| OBJECTIVE |
Answer these questions from the discussion of consent and drinking below, one line each.
1. Who, according to the discussion, commits the majority of rapes?
2. During what state can some people do things they later regret, per the remark that begins "As I said, there is some gray area"?
3. What does the remark beginning "If the norms were better articulated" say to do if such parties are wanted?

| SOURCE |
>> Begin

I suppose there are cases when somebody first consents, or reasonably appears to consent, then they fall unconscious during the act, then they wake up and OMG I WAS RAPED!!!11ONE1!! This type of “accidental rape” is possible, but I doubt it’s common: evidence suggests that the majority of rapes, including those enabled by victim intoxication, are committed by a small proportion of men who are serial rapists and often have other patterns of antisocial behaviors. These people typically understand that their behaviors violate laws and social norms, yet they do it anyway because they don’t care and believe (often correctly) that they can get away with it.
Yes, my point was that walking on your own has at least one well-known exception, and so of course no one would say that walking is any more than a fallible piece of evidence, a heuristic, a relatively reliable guide, a rule of thumb. You rephrasing it implied skepticism that it was ever fallible, so I brought up the exception (and particularly appropriate, note the mention of sex in the lede of the link).
As I said, there is some gray area. Some people can do things they later regret during alcoholic blackouts, but it doesn’t mean that they are completely incapable to exercise judgement in these circumstances. In fact, in most cases they would be still considered legally responsable for their actions.
Yep. Kill somebody, you’re still held wholly responsible. Consent to sex, on the other hand, is far too serious a matter.
My general rule of thumb is thus: If you inebriate yourself, you’re responsible for everything you do under the influence of alcohol, including consent. Your responsibility for your actions precludes actions intended to deny your own responsibility.
Which is not to say that sex with an unconscious person isn’t rape; I limit myself strictly to those cases where the person does in fact give consent.
I don’t necessarily agree. It’s dangerous if there’s a grey zone and all parties sort of sidle into it and bad stuff happens, but I think it’s not bad to have a subset of parties for this purpose. A more socially acceptable and accessible version of play parties :)
If the norms were better articulated people could more clearly consent or opt out, but as it is I’d say it’s easier to treat drinking as its own thing and create such parties from scratch if you must have them.
Just to be clear I also find what happened in Steubenville unacceptable, then again I find a lot of sex related things unacceptable that you probably don’t.
Care to explain why [the Steubenville perpetrators should be convicted criminals]?

>> End

| GIVEN MATERIAL |
>> Begin

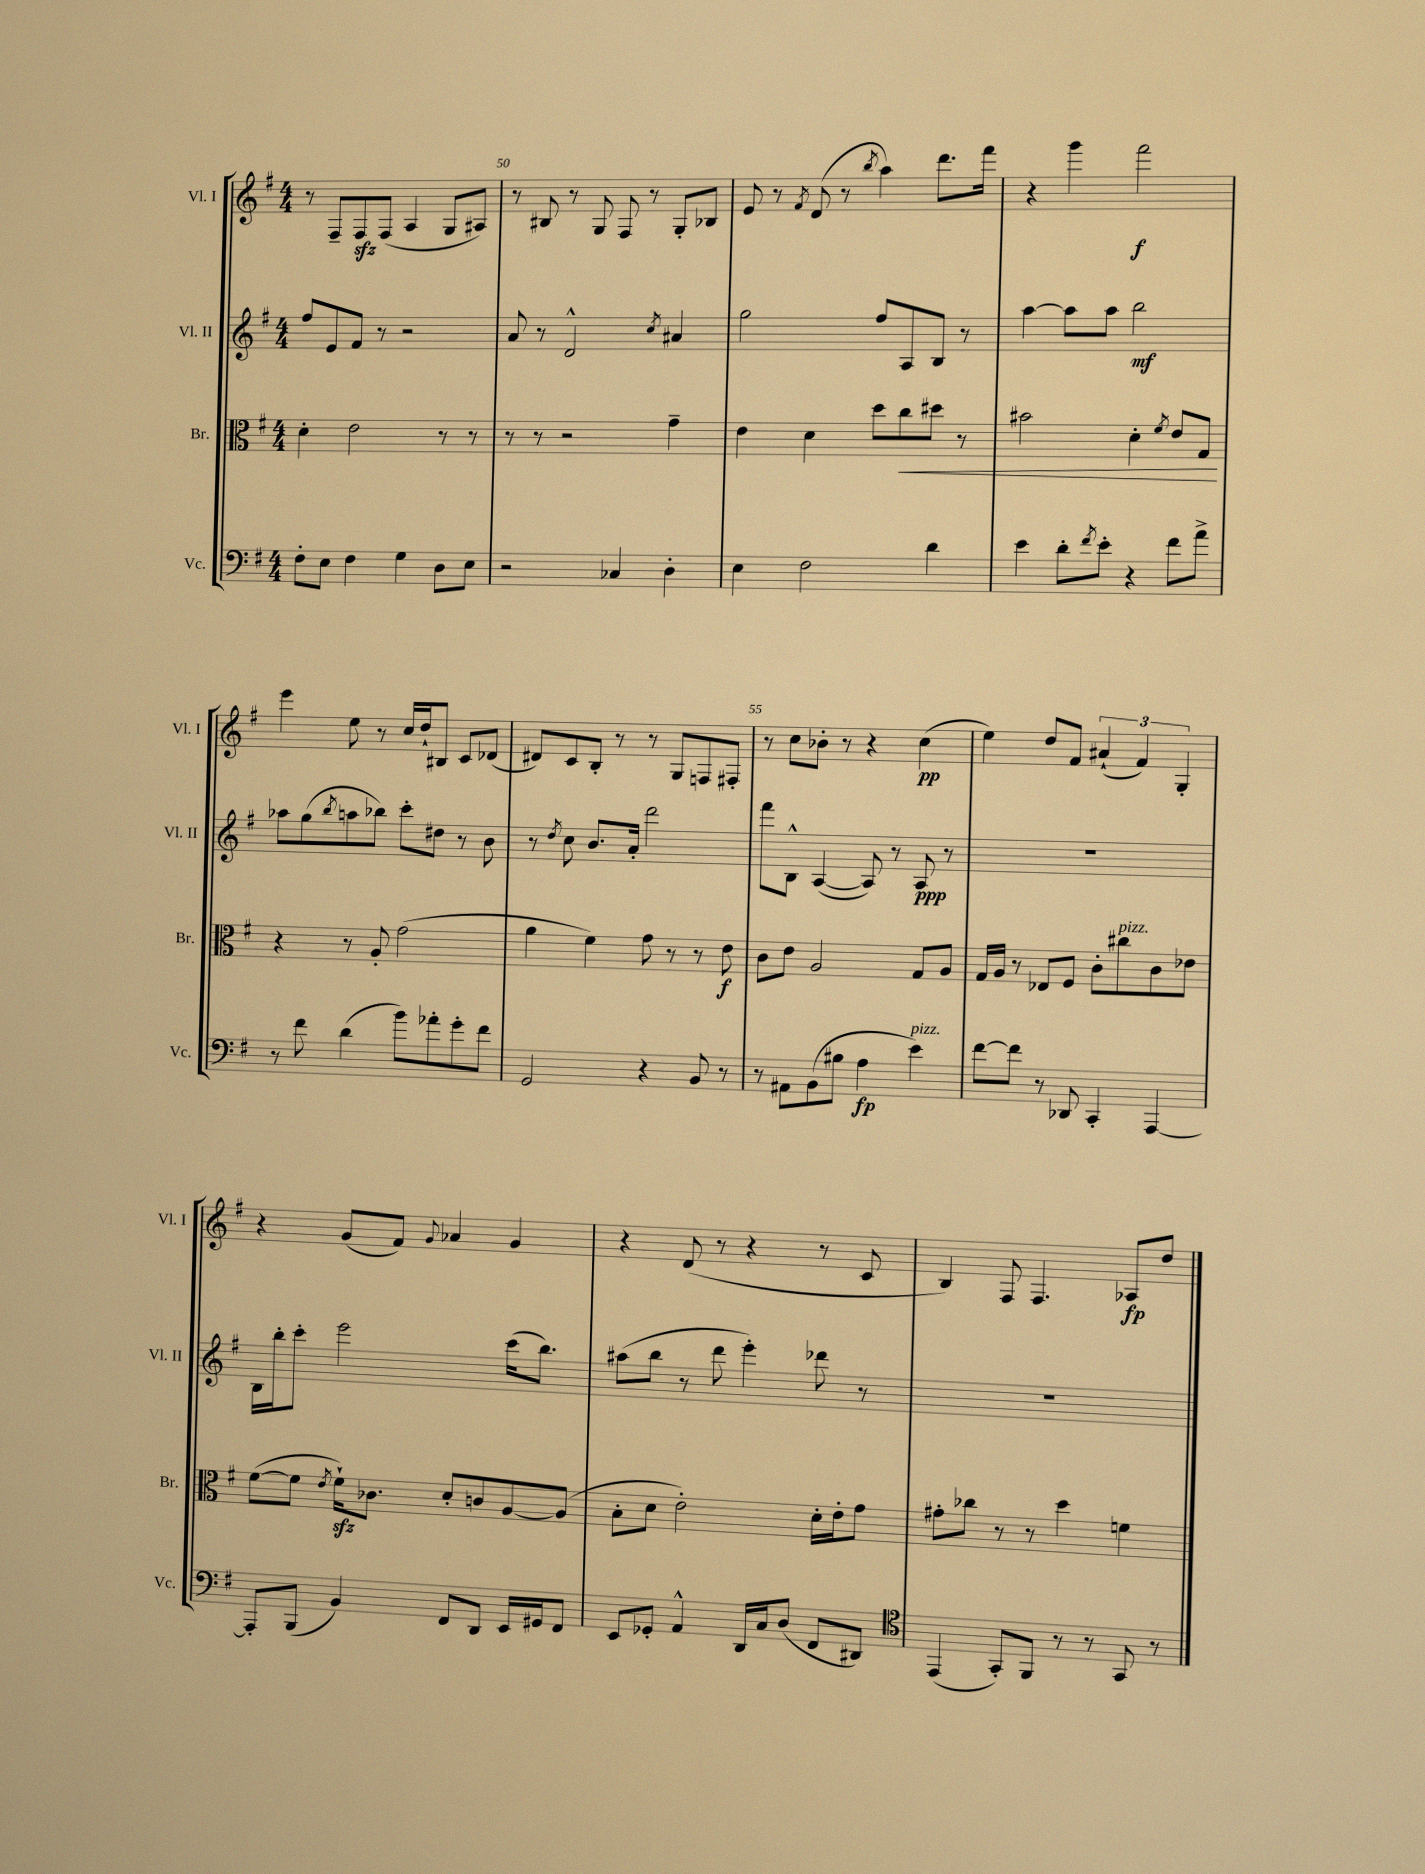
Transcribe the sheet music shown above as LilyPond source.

>> End

| SOLUTION FOR THIS EXERCISE |
1. A small proportion of men who are serial rapists and often have other patterns of antisocial behaviors.
2. Alcoholic blackouts.
3. Treat drinking as its own thing and create such parties from scratch.